The Galaxy J7 (2016) has made unofficial appearances a couple of times in the last month; its specs were listed on the GFXBench benchmark for all to see, and we recently came across kernel sources for the device that reiterated those specs (and even suggested the presence of a fingerprint sensor on the mid-range phone).
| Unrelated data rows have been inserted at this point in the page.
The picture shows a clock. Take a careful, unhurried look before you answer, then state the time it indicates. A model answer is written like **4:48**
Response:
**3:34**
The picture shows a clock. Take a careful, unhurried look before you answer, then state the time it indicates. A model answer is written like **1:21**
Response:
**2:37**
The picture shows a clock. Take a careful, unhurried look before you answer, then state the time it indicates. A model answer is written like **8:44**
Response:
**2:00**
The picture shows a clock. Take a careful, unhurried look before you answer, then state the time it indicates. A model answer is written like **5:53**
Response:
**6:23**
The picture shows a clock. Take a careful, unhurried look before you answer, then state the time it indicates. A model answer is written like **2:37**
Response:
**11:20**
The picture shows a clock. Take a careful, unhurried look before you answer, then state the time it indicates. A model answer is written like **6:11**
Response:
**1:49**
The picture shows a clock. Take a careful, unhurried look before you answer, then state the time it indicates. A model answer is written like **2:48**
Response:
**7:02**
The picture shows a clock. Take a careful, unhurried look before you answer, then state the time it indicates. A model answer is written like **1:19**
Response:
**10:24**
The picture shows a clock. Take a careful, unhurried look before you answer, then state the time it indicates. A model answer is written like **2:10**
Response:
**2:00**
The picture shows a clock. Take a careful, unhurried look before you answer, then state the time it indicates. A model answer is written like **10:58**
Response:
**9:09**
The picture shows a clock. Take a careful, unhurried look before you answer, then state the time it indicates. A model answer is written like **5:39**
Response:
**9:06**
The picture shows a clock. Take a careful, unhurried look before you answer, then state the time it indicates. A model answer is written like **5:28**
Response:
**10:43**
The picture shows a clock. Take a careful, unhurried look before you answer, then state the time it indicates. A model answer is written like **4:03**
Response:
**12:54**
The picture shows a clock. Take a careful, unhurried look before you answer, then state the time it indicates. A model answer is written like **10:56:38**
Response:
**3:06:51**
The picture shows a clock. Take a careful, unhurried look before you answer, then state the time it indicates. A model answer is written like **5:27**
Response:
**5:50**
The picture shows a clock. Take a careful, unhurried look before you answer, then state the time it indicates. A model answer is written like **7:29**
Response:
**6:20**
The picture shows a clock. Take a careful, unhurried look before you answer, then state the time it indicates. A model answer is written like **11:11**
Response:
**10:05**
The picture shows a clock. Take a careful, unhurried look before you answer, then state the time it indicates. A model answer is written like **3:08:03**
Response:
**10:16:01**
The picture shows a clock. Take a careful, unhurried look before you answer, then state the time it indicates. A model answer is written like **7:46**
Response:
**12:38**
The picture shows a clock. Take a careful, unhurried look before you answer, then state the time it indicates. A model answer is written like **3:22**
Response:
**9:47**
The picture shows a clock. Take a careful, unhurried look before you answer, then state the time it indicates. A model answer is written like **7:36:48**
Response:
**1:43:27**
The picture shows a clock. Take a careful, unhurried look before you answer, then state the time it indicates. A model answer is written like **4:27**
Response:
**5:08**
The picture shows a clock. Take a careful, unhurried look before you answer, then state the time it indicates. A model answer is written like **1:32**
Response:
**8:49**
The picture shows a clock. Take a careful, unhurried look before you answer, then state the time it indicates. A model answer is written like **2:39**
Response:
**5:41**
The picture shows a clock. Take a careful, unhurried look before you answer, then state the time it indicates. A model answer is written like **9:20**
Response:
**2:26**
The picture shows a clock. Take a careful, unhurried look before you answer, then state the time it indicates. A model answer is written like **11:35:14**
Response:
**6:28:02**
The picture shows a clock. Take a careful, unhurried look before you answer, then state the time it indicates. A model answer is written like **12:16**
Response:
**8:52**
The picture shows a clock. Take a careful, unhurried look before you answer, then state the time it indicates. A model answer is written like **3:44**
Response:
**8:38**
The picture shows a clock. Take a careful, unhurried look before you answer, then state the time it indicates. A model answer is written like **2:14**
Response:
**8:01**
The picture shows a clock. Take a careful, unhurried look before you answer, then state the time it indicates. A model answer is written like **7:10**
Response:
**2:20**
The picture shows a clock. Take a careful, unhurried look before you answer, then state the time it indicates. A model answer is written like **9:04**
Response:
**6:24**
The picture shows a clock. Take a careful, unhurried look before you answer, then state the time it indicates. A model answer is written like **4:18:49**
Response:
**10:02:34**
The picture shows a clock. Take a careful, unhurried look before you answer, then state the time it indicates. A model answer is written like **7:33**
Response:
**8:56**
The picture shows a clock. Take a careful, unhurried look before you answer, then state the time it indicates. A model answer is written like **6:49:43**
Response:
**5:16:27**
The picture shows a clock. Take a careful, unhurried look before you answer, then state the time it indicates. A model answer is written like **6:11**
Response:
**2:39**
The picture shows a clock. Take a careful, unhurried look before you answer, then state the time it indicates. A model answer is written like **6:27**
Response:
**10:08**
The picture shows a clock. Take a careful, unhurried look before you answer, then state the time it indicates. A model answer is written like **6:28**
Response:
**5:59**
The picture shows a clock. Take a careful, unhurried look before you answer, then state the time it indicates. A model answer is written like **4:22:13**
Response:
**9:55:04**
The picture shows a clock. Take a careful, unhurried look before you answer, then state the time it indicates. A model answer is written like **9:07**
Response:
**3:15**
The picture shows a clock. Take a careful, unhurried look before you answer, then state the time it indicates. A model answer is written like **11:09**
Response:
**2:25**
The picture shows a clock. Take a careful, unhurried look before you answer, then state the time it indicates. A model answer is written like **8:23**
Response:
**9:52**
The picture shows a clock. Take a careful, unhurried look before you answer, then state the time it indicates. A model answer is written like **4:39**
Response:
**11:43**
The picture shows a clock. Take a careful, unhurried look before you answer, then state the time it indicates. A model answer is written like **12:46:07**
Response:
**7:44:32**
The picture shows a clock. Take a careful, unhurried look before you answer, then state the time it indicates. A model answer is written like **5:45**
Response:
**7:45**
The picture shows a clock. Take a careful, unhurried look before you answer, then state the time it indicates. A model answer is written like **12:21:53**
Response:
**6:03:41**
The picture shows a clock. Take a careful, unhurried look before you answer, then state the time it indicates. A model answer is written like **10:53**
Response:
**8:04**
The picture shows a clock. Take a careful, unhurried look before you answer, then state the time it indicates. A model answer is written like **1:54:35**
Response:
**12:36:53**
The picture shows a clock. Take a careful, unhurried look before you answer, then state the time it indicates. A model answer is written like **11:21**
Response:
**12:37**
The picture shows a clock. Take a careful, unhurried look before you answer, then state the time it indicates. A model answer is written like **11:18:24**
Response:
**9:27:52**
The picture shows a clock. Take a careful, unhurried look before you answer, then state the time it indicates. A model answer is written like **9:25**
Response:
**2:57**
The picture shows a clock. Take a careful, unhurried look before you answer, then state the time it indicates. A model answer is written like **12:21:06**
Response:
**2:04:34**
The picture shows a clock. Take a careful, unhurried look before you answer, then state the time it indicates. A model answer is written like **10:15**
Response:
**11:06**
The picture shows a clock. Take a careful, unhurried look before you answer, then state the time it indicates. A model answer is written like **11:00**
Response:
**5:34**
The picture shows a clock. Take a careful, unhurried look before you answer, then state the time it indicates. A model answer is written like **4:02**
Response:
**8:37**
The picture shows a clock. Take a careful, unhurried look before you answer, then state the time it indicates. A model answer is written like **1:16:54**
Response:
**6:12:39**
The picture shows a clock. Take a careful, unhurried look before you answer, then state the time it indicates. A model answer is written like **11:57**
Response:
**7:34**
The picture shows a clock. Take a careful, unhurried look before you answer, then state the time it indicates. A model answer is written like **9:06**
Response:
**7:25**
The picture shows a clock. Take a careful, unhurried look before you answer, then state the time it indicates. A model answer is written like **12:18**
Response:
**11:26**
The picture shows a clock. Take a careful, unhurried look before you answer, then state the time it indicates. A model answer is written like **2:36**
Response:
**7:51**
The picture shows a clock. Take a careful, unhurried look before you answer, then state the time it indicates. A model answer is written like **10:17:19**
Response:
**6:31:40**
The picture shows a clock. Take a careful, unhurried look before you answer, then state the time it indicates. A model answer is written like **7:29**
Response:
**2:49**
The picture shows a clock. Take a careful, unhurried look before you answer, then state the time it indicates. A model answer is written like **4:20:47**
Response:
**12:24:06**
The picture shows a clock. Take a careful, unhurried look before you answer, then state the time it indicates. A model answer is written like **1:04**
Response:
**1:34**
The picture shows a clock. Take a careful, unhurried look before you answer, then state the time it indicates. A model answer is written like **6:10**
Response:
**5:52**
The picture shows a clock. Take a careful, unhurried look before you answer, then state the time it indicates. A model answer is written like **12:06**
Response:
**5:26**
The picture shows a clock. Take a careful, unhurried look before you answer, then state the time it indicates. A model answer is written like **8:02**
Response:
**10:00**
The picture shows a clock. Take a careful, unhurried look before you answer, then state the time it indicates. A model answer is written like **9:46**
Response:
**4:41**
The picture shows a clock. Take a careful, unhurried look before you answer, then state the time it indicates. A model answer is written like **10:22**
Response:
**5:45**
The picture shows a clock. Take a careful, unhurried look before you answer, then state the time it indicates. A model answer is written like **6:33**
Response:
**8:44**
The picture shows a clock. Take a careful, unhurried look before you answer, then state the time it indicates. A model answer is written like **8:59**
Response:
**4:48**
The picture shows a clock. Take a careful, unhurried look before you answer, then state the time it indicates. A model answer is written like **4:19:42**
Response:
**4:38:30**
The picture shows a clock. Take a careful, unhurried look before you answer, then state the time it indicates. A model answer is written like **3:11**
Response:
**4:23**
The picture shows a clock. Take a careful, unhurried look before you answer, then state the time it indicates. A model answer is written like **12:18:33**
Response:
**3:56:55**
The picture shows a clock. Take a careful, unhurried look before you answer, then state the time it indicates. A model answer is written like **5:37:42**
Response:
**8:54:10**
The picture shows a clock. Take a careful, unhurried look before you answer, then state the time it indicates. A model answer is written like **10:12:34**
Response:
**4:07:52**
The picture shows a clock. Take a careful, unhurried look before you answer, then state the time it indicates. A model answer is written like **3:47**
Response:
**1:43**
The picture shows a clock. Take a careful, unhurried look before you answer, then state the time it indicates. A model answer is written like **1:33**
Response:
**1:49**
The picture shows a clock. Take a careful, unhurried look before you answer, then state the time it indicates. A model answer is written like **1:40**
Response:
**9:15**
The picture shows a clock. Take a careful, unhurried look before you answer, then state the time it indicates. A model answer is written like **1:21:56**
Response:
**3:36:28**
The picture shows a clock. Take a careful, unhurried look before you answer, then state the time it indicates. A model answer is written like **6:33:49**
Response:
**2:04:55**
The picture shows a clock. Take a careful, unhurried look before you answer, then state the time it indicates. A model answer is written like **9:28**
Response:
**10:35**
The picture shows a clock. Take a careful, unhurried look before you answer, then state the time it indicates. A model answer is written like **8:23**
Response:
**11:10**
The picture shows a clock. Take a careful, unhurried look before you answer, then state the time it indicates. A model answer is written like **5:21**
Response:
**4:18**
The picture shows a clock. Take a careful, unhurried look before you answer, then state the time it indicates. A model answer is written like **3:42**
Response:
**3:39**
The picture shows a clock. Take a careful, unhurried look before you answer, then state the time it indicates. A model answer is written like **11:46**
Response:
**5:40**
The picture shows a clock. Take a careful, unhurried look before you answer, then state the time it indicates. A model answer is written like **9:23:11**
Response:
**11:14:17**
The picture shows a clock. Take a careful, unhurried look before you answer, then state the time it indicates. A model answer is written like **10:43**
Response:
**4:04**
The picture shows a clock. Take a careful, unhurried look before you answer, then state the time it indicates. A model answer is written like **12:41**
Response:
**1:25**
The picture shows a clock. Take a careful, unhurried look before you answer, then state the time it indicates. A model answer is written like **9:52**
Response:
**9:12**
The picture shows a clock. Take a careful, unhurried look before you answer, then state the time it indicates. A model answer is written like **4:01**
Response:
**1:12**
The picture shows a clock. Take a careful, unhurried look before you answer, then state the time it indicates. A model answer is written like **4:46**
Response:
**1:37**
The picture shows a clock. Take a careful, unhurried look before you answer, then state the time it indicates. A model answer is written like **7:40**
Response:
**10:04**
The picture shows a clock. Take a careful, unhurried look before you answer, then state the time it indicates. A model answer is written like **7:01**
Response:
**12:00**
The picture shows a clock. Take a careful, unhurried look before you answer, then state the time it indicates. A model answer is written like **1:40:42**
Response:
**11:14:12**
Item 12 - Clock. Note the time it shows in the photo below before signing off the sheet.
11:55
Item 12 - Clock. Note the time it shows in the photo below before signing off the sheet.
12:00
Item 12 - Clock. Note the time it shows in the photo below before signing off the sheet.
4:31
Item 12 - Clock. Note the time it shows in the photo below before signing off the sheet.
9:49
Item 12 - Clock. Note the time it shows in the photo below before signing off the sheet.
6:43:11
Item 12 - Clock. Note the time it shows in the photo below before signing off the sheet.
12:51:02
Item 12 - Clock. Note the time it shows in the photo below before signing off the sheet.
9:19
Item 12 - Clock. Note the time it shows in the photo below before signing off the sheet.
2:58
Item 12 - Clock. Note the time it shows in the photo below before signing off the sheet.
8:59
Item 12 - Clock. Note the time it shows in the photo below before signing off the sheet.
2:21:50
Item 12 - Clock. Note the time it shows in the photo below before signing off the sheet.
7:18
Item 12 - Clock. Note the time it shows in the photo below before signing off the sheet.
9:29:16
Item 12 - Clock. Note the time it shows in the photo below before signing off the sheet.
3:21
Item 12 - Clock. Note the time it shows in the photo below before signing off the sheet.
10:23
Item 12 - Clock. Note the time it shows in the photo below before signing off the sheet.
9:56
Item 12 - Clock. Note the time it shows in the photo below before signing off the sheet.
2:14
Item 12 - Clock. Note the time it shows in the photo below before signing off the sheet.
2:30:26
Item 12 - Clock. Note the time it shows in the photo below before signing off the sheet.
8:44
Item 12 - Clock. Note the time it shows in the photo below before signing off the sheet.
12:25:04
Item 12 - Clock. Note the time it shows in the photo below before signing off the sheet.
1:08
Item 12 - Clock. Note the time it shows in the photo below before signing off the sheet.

The original Galaxy J7 came in both Exynos and Snapdragon processor variants – Samsung seems set to do the same with the 2016 iteration, and it looks like the company is working on a new Exynos CPU for the device.
The Galaxy J7 (2016) went through the Geekbench benchmark with the Exynos 7870 under the hood (model number SM-J710FN), which should succeed the Exynos 7580. The Exynos 7870 is an octa-core chip with a clock speed of nearly 1.7GHz on the tested unit, but unlike the Snapdragon variant, the Exynos model seems to have only 2GB of RAM instead of 3GB. On the flip side, the phone is running Android 6.0.1 this time around, and it's likely there are a couple of prototypes under development with differing specs.
To be honest, the 2GB of RAM seems far more likely considering the Galaxy J7 (2016) will be a lower mid-range device. As for the benchmark performance, the Exynos 7870 performs slightly better in both single-core and multi-core tests, which is to be expected considering this is a newer chip. All in all, the new Galaxy J7 could be a notable upgrade over the original, unless Samsung decides to make other changes to the hardware while it continues development on the device.